◆ **Work order**
In the source text of the material below, change every "behavior" to "conduct" and keep everything else the same. Give only the revised text, without the pictures.

────────────────────

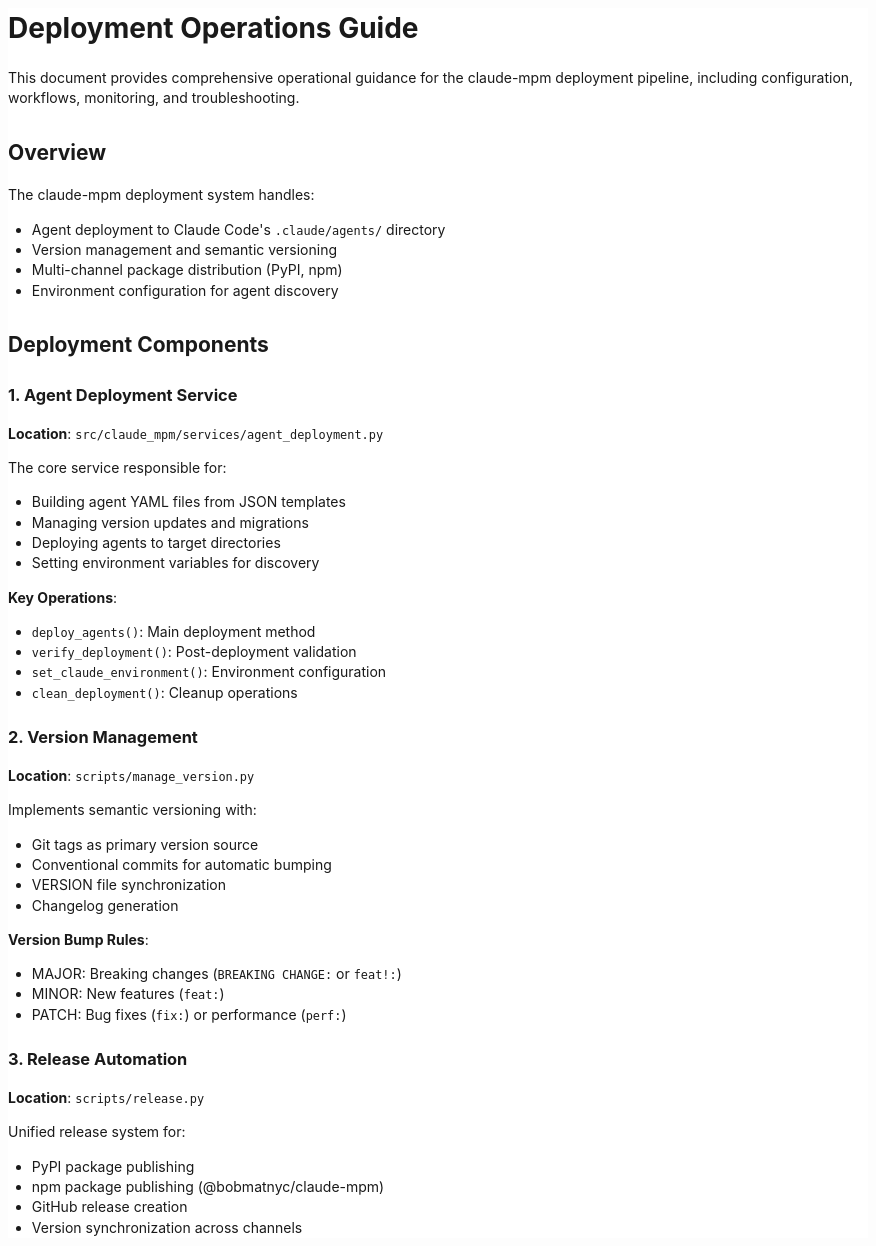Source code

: # Deployment Operations Guide

This document provides comprehensive operational guidance for the claude-mpm deployment pipeline, including configuration, workflows, monitoring, and troubleshooting.

## Overview

The claude-mpm deployment system handles:
- Agent deployment to Claude Code's `.claude/agents/` directory
- Version management and semantic versioning
- Multi-channel package distribution (PyPI, npm)
- Environment configuration for agent discovery

## Deployment Components

### 1. Agent Deployment Service
**Location**: `src/claude_mpm/services/agent_deployment.py`

The core service responsible for:
- Building agent YAML files from JSON templates
- Managing version updates and migrations
- Deploying agents to target directories
- Setting environment variables for discovery

**Key Operations**:
- `deploy_agents()`: Main deployment method
- `verify_deployment()`: Post-deployment validation
- `set_claude_environment()`: Environment configuration
- `clean_deployment()`: Cleanup operations

### 2. Version Management
**Location**: `scripts/manage_version.py`

Implements semantic versioning with:
- Git tags as primary version source
- Conventional commits for automatic bumping
- VERSION file synchronization
- Changelog generation

**Version Bump Rules**:
- MAJOR: Breaking changes (`BREAKING CHANGE:` or `feat!:`)
- MINOR: New features (`feat:`)
- PATCH: Bug fixes (`fix:`) or performance (`perf:`)

### 3. Release Automation
**Location**: `scripts/release.py`

Unified release system for:
- PyPI package publishing
- npm package publishing (@bobmatnyc/claude-mpm)
- GitHub release creation
- Version synchronization across channels

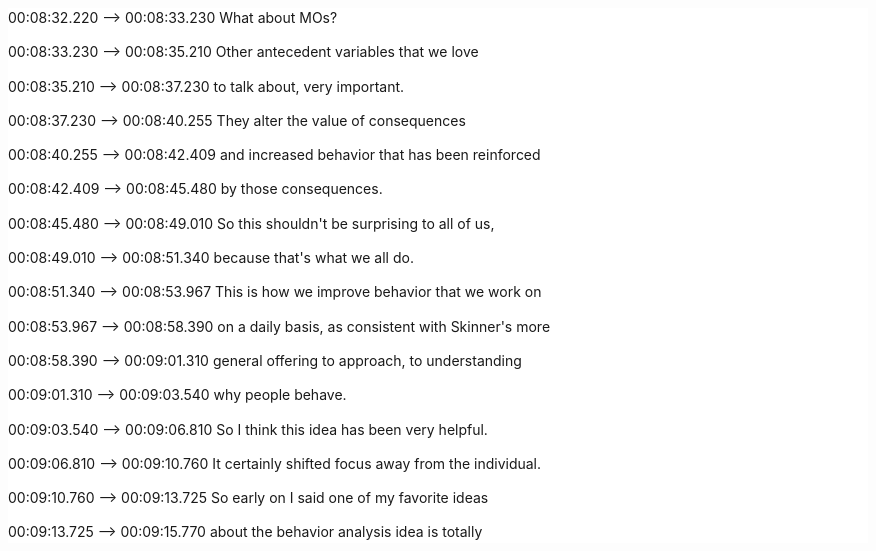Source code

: 00:08:32.220 --> 00:08:33.230
What about MOs?

00:08:33.230 --> 00:08:35.210
Other antecedent
variables that we love

00:08:35.210 --> 00:08:37.230
to talk about, very important.

00:08:37.230 --> 00:08:40.255
They alter the value
of consequences

00:08:40.255 --> 00:08:42.409
and increased behavior
that has been reinforced

00:08:42.409 --> 00:08:45.480
by those consequences.

00:08:45.480 --> 00:08:49.010
So this shouldn't be
surprising to all of us,

00:08:49.010 --> 00:08:51.340
because that's what we all do.

00:08:51.340 --> 00:08:53.967
This is how we improve
behavior that we work on

00:08:53.967 --> 00:08:58.390
on a daily basis, as
consistent with Skinner's more

00:08:58.390 --> 00:09:01.310
general offering to
approach, to understanding

00:09:01.310 --> 00:09:03.540
why people behave.

00:09:03.540 --> 00:09:06.810
So I think this idea
has been very helpful.

00:09:06.810 --> 00:09:10.760
It certainly shifted focus
away from the individual.

00:09:10.760 --> 00:09:13.725
So early on I said one
of my favorite ideas

00:09:13.725 --> 00:09:15.770
about the behavior
analysis idea is totally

────────────────────

◆ **Solution to the problem**
Source code

: # Deployment Operations Guide

This document provides comprehensive operational guidance for the claude-mpm deployment pipeline, including configuration, workflows, monitoring, and troubleshooting.

## Overview

The claude-mpm deployment system handles:
- Agent deployment to Claude Code's `.claude/agents/` directory
- Version management and semantic versioning
- Multi-channel package distribution (PyPI, npm)
- Environment configuration for agent discovery

## Deployment Components

### 1. Agent Deployment Service
**Location**: `src/claude_mpm/services/agent_deployment.py`

The core service responsible for:
- Building agent YAML files from JSON templates
- Managing version updates and migrations
- Deploying agents to target directories
- Setting environment variables for discovery

**Key Operations**:
- `deploy_agents()`: Main deployment method
- `verify_deployment()`: Post-deployment validation
- `set_claude_environment()`: Environment configuration
- `clean_deployment()`: Cleanup operations

### 2. Version Management
**Location**: `scripts/manage_version.py`

Implements semantic versioning with:
- Git tags as primary version source
- Conventional commits for automatic bumping
- VERSION file synchronization
- Changelog generation

**Version Bump Rules**:
- MAJOR: Breaking changes (`BREAKING CHANGE:` or `feat!:`)
- MINOR: New features (`feat:`)
- PATCH: Bug fixes (`fix:`) or performance (`perf:`)

### 3. Release Automation
**Location**: `scripts/release.py`

Unified release system for:
- PyPI package publishing
- npm package publishing (@bobmatnyc/claude-mpm)
- GitHub release creation
- Version synchronization across channels

Source code

: 00:08:32.220 --> 00:08:33.230
What about MOs?

00:08:33.230 --> 00:08:35.210
Other antecedent
variables that we love

00:08:35.210 --> 00:08:37.230
to talk about, very important.

00:08:37.230 --> 00:08:40.255
They alter the value
of consequences

00:08:40.255 --> 00:08:42.409
and increased conduct
that has been reinforced

00:08:42.409 --> 00:08:45.480
by those consequences.

00:08:45.480 --> 00:08:49.010
So this shouldn't be
surprising to all of us,

00:08:49.010 --> 00:08:51.340
because that's what we all do.

00:08:51.340 --> 00:08:53.967
This is how we improve
conduct that we work on

00:08:53.967 --> 00:08:58.390
on a daily basis, as
consistent with Skinner's more

00:08:58.390 --> 00:09:01.310
general offering to
approach, to understanding

00:09:01.310 --> 00:09:03.540
why people behave.

00:09:03.540 --> 00:09:06.810
So I think this idea
has been very helpful.

00:09:06.810 --> 00:09:10.760
It certainly shifted focus
away from the individual.

00:09:10.760 --> 00:09:13.725
So early on I said one
of my favorite ideas

00:09:13.725 --> 00:09:15.770
about the conduct
analysis idea is totally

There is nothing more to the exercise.